• _TASK INSTRUCTIONS_:
In full and word for word, copy the records that follow.

• _TASK INPUT_:

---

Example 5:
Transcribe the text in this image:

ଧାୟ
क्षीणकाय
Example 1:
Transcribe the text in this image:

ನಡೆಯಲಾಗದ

• _EXERCISE RESPONSE_:
---

Example 5:
Transcribe the text in this image:

ଧାୟ
क्षीणकाय
Example 1:
Transcribe the text in this image:

ನಡೆಯಲಾಗದ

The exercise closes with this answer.